What you are asked to do: Your task is to copy every line of the entries that contains "atmosphere".
*** Opening of Data records ***
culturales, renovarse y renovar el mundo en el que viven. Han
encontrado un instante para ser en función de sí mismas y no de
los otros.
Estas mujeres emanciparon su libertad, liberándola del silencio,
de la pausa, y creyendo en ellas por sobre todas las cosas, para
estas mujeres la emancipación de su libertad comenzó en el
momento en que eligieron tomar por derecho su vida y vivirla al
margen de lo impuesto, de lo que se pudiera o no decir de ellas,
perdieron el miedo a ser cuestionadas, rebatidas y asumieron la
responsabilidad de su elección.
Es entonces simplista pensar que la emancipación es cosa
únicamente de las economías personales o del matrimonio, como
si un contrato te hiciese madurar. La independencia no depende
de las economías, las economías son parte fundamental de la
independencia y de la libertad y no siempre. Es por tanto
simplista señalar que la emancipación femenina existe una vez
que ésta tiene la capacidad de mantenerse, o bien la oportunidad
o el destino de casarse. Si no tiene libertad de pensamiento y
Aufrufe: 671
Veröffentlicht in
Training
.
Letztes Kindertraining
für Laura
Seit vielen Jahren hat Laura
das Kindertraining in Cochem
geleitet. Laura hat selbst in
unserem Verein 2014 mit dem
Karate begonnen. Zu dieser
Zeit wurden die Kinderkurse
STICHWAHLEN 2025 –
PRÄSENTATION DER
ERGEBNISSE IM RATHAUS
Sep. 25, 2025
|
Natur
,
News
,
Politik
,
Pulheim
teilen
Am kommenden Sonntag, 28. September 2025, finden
*** Close of Data records ***
*** Opening of Data records ***
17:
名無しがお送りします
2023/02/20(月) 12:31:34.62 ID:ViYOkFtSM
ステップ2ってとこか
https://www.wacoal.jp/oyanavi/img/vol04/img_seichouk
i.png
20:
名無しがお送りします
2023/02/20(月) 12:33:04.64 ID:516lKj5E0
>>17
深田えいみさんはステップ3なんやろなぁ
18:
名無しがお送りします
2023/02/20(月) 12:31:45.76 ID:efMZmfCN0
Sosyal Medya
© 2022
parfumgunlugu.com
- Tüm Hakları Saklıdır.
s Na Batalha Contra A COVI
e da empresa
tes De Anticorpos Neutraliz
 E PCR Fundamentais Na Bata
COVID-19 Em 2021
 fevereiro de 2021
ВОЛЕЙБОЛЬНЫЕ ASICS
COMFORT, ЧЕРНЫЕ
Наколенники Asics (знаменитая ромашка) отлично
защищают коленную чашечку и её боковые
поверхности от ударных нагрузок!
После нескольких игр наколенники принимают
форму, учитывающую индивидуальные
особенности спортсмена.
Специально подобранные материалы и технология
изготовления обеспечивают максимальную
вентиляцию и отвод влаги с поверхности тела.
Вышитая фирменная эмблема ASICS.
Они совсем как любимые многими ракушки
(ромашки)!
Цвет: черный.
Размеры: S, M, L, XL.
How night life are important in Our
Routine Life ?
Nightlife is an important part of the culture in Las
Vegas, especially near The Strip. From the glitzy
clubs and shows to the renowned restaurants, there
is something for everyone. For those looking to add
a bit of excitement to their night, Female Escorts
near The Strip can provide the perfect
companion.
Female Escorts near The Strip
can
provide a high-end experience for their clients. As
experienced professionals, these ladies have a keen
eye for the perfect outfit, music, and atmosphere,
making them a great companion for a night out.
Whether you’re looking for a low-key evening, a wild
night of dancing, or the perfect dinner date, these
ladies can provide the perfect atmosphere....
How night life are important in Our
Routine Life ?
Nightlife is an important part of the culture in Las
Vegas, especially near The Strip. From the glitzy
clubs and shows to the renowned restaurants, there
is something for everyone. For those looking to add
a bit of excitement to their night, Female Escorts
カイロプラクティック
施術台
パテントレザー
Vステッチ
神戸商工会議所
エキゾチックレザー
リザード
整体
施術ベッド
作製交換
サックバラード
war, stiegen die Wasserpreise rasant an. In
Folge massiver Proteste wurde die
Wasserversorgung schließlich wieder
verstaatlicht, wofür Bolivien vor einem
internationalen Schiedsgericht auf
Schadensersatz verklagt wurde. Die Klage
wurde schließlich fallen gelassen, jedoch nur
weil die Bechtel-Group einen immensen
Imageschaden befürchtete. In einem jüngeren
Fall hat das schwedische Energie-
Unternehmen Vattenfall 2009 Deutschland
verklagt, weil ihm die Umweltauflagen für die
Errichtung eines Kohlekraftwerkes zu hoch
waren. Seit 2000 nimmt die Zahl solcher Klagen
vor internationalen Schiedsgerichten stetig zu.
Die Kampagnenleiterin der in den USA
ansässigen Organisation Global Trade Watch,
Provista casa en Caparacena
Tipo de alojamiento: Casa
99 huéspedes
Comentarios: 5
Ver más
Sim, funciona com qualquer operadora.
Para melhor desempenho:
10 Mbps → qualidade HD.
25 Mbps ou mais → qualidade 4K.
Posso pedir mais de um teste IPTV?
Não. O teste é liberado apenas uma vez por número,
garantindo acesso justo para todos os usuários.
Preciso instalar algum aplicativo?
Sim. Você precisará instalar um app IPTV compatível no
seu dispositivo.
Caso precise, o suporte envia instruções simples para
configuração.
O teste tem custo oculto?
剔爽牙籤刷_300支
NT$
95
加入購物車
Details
*** Close of Data records ***
*** Opening of Data records ***
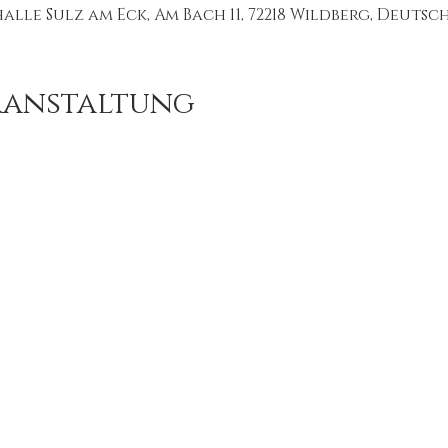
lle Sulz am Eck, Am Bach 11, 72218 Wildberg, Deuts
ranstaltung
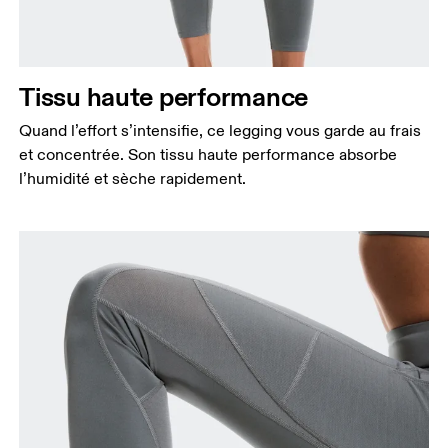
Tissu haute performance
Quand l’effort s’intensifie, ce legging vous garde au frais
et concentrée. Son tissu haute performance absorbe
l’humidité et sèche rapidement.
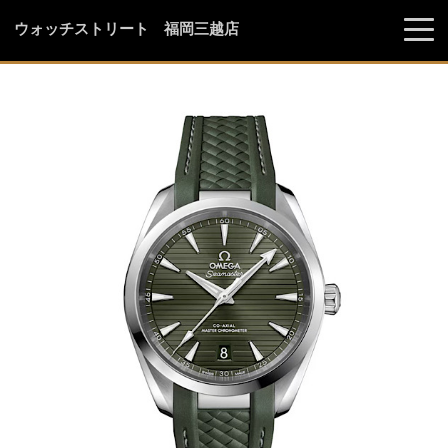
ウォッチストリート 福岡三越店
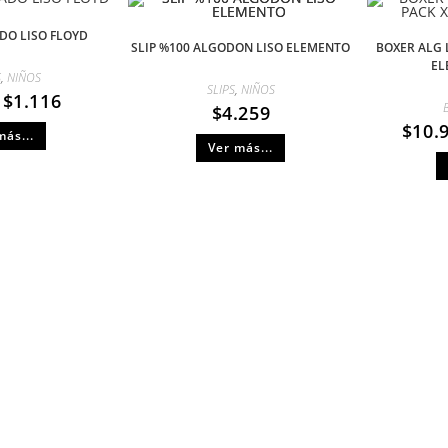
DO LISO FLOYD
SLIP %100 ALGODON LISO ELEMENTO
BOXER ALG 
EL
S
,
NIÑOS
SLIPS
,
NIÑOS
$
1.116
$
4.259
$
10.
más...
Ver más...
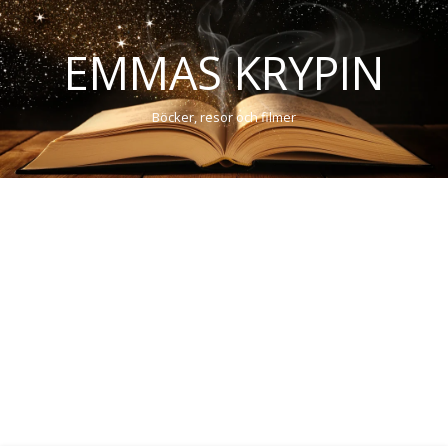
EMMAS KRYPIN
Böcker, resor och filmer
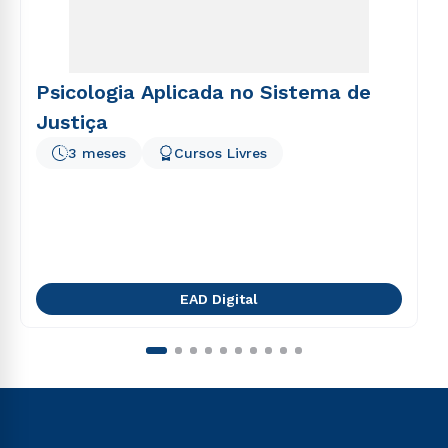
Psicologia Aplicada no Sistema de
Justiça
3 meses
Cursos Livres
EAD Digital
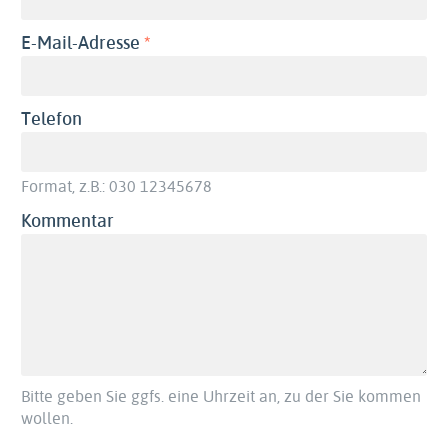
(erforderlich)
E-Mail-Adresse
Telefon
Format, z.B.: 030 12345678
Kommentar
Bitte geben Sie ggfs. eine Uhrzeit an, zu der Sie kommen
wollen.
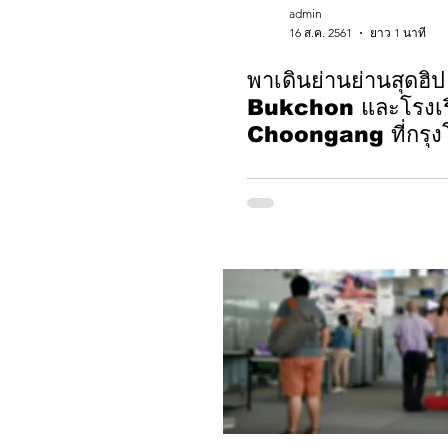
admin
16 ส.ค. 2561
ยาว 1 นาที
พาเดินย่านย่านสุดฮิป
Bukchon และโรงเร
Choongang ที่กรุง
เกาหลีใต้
*** Close of Data records ***
Written reply:
eye for the perfect outfit, music, and atmosphere,
ladies can provide the perfect atmosphere....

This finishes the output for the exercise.